- [What you have to do]:
Could you filter the records below and return each line that holds "Debit"?

- [Records contained in a dataset]:
---------------

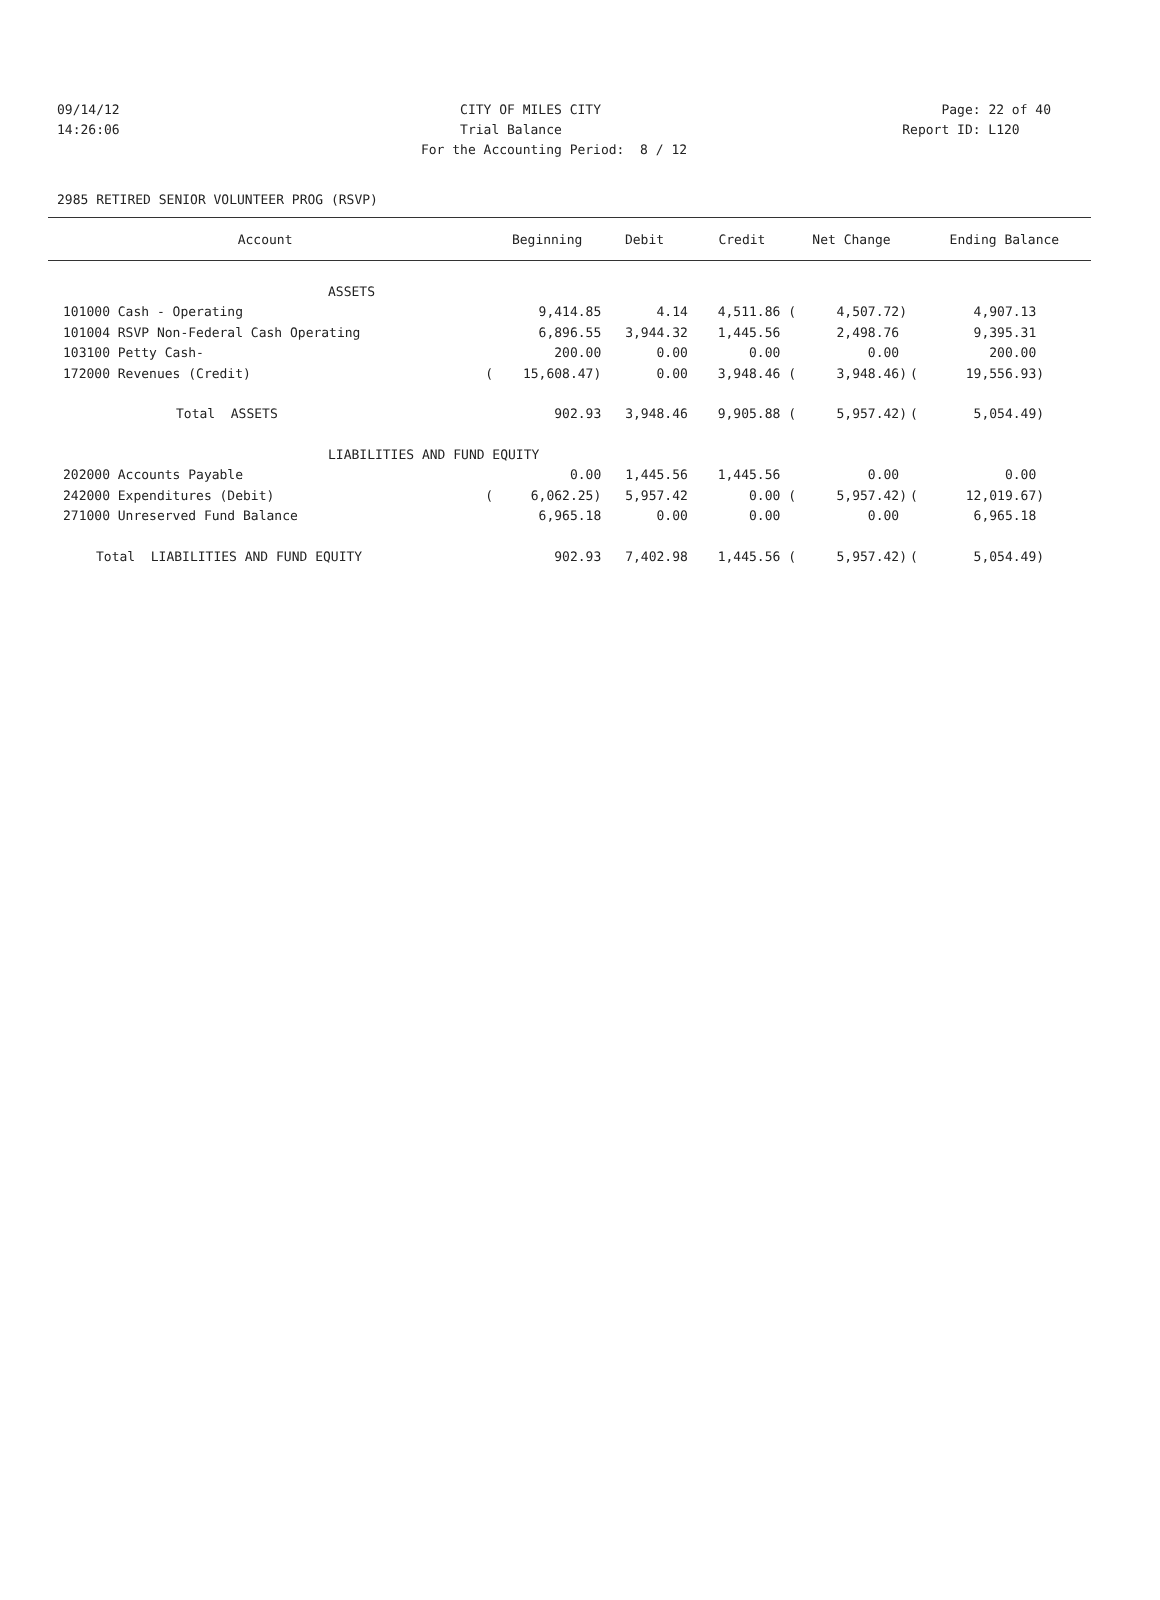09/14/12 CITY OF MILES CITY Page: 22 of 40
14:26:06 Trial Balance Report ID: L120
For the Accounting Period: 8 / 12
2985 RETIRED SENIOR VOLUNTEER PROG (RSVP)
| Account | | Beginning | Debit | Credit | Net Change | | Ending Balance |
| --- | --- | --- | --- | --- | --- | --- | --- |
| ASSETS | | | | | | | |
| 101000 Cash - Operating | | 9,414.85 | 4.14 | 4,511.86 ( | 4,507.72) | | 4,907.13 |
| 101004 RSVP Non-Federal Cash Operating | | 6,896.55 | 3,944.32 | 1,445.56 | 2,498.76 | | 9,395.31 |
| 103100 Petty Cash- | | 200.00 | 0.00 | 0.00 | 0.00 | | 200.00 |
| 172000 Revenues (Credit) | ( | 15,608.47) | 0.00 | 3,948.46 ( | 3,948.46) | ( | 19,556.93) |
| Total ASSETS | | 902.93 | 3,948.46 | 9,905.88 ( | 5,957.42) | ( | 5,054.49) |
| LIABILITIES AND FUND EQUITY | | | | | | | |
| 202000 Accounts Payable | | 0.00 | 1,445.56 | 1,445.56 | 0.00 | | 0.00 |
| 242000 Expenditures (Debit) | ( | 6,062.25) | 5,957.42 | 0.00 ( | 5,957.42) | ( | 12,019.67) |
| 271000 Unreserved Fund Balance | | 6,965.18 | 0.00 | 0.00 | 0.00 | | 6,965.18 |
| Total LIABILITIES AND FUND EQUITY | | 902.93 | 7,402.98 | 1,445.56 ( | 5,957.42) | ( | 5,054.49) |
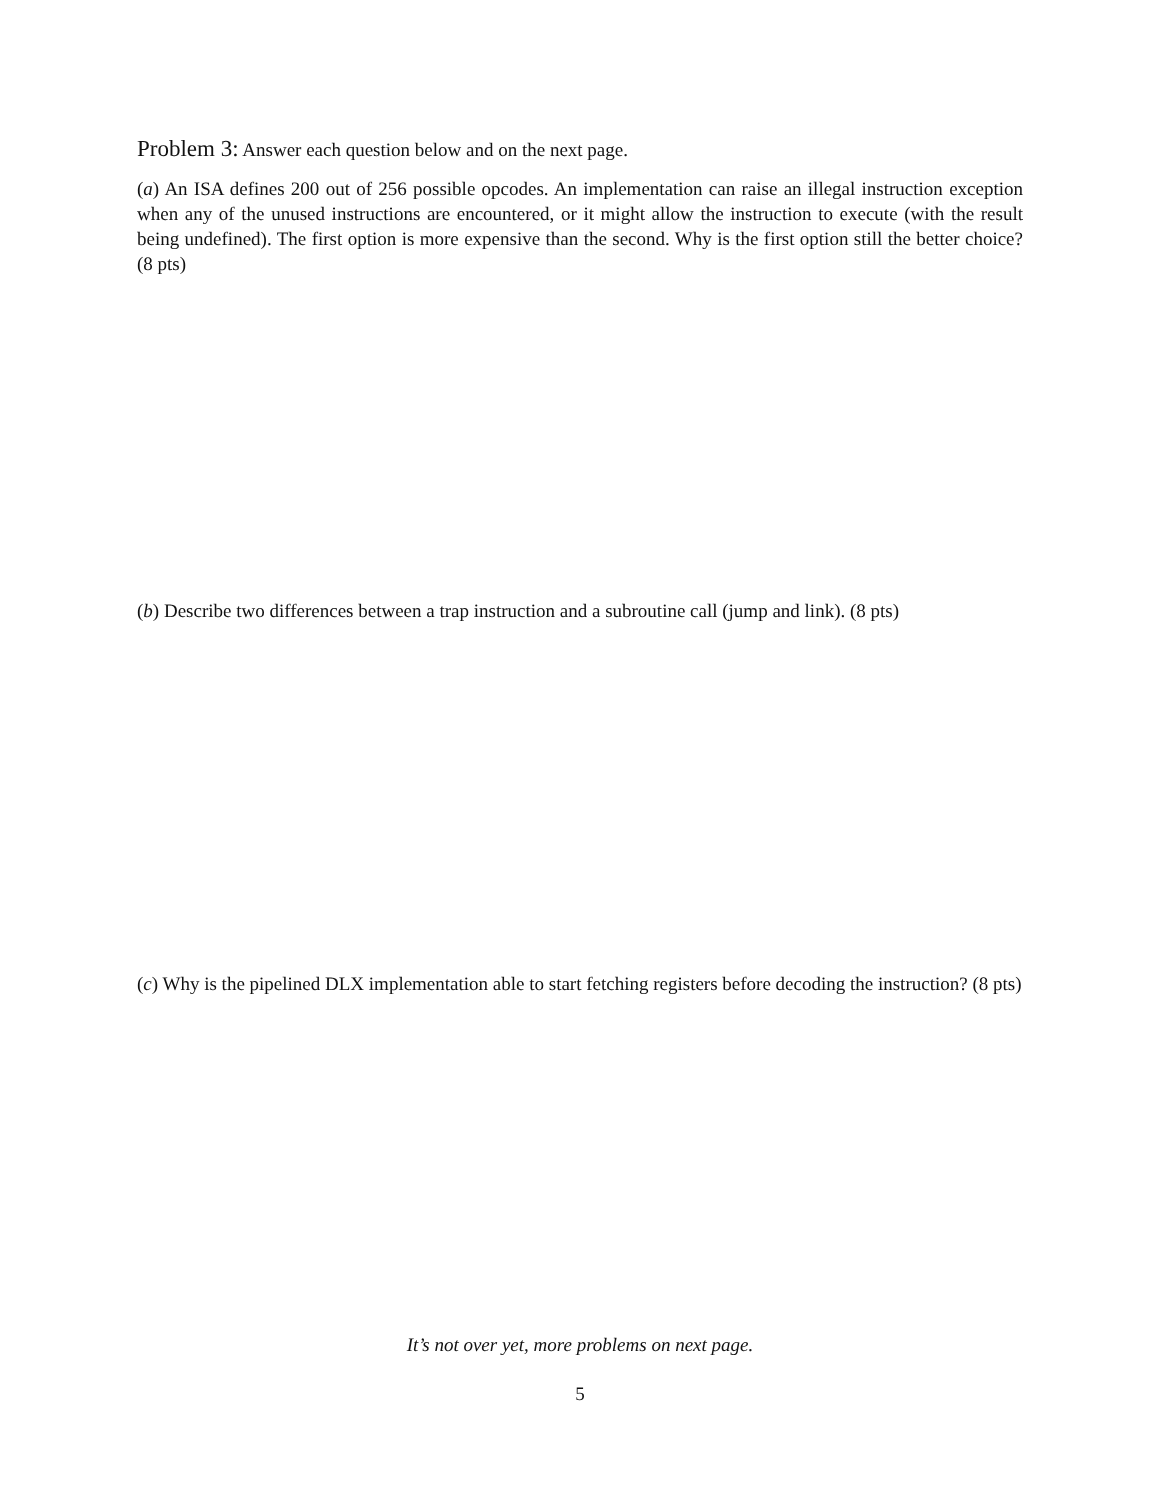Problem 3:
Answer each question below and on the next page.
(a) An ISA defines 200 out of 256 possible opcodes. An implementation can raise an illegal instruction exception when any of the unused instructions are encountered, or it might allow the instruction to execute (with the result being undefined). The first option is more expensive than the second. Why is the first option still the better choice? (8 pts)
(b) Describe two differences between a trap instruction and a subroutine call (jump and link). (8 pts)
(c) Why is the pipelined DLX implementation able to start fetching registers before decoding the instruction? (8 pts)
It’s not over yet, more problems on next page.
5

---------------

- [Output for this exercise]:
| Account | | Beginning | Debit | Credit | Net Change | | Ending Balance |
| 242000 Expenditures (Debit) | ( | 6,062.25) | 5,957.42 | 0.00 ( | 5,957.42) | ( | 12,019.67) |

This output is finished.